- [Records shown]:
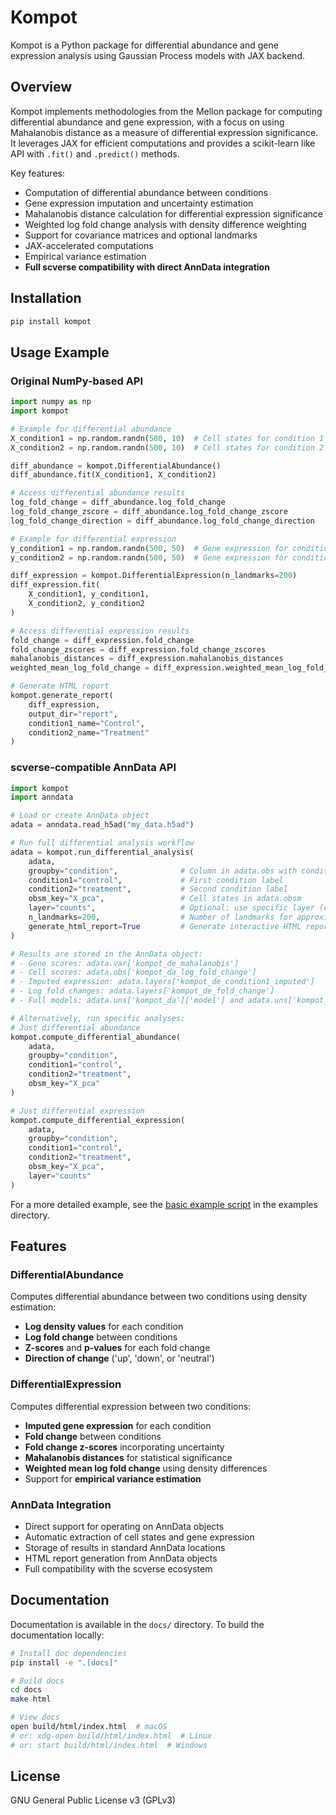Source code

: # Kompot

Kompot is a Python package for differential abundance and gene expression analysis using Gaussian Process models with JAX backend.

## Overview

Kompot implements methodologies from the Mellon package for computing differential abundance and gene expression, with a focus on using Mahalanobis distance as a measure of differential expression significance. It leverages JAX for efficient computations and provides a scikit-learn like API with `.fit()` and `.predict()` methods.

Key features:

- Computation of differential abundance between conditions
- Gene expression imputation and uncertainty estimation
- Mahalanobis distance calculation for differential expression significance
- Weighted log fold change analysis with density difference weighting
- Support for covariance matrices and optional landmarks
- JAX-accelerated computations
- Empirical variance estimation
- **Full scverse compatibility with direct AnnData integration**

## Installation

```bash
pip install kompot
```

## Usage Example

### Original NumPy-based API

```python
import numpy as np
import kompot

# Example for differential abundance
X_condition1 = np.random.randn(500, 10)  # Cell states for condition 1
X_condition2 = np.random.randn(500, 10)  # Cell states for condition 2

diff_abundance = kompot.DifferentialAbundance()
diff_abundance.fit(X_condition1, X_condition2)

# Access differential abundance results
log_fold_change = diff_abundance.log_fold_change
log_fold_change_zscore = diff_abundance.log_fold_change_zscore
log_fold_change_direction = diff_abundance.log_fold_change_direction

# Example for differential expression
y_condition1 = np.random.randn(500, 50)  # Gene expression for condition 1
y_condition2 = np.random.randn(500, 50)  # Gene expression for condition 2

diff_expression = kompot.DifferentialExpression(n_landmarks=200)
diff_expression.fit(
    X_condition1, y_condition1, 
    X_condition2, y_condition2
)

# Access differential expression results
fold_change = diff_expression.fold_change
fold_change_zscores = diff_expression.fold_change_zscores
mahalanobis_distances = diff_expression.mahalanobis_distances
weighted_mean_log_fold_change = diff_expression.weighted_mean_log_fold_change

# Generate HTML report
kompot.generate_report(
    diff_expression, 
    output_dir="report", 
    condition1_name="Control", 
    condition2_name="Treatment"
)
```

### scverse-compatible AnnData API

```python
import kompot
import anndata

# Load or create AnnData object
adata = anndata.read_h5ad("my_data.h5ad")

# Run full differential analysis workflow
adata = kompot.run_differential_analysis(
    adata,
    groupby="condition",              # Column in adata.obs with condition labels  
    condition1="control",             # First condition label
    condition2="treatment",           # Second condition label
    obsm_key="X_pca",                 # Cell states in adata.obsm
    layer="counts",                   # Optional: use specific layer (otherwise uses adata.X)
    n_landmarks=200,                  # Number of landmarks for approximation
    generate_html_report=True         # Generate interactive HTML report
)

# Results are stored in the AnnData object:
# - Gene scores: adata.var['kompot_de_mahalanobis']
# - Cell scores: adata.obs['kompot_da_log_fold_change']
# - Imputed expression: adata.layers['kompot_de_condition1_imputed']
# - Log fold changes: adata.layers['kompot_de_fold_change']
# - Full models: adata.uns['kompot_da']['model'] and adata.uns['kompot_de']['model']

# Alternatively, run specific analyses:
# Just differential abundance
kompot.compute_differential_abundance(
    adata,
    groupby="condition",
    condition1="control",
    condition2="treatment",
    obsm_key="X_pca"
)

# Just differential expression
kompot.compute_differential_expression(
    adata,
    groupby="condition", 
    condition1="control",
    condition2="treatment",
    obsm_key="X_pca",
    layer="counts"
)
```

For a more detailed example, see the [basic example script](examples/basic_example.py) in the examples directory.

## Features

### DifferentialAbundance

Computes differential abundance between two conditions using density estimation:

- **Log density values** for each condition
- **Log fold change** between conditions
- **Z-scores** and **p-values** for each fold change
- **Direction of change** ('up', 'down', or 'neutral')

### DifferentialExpression

Computes differential expression between two conditions:

- **Imputed gene expression** for each condition
- **Fold change** between conditions
- **Fold change z-scores** incorporating uncertainty
- **Mahalanobis distances** for statistical significance
- **Weighted mean log fold change** using density differences
- Support for **empirical variance estimation**

### AnnData Integration

- Direct support for operating on AnnData objects
- Automatic extraction of cell states and gene expression
- Storage of results in standard AnnData locations
- HTML report generation from AnnData objects
- Full compatibility with the scverse ecosystem

## Documentation

Documentation is available in the `docs/` directory. To build the documentation locally:

```bash
# Install doc dependencies
pip install -e ".[docs]"

# Build docs
cd docs
make html

# View docs
open build/html/index.html  # macOS
# or: xdg-open build/html/index.html  # Linux
# or: start build/html/index.html  # Windows
```

## License

GNU General Public License v3 (GPLv3)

- [Work to complete]: Number of lines containing the word "Computes" in the listing: state it, and add no other text.

- [Result of the task]: 2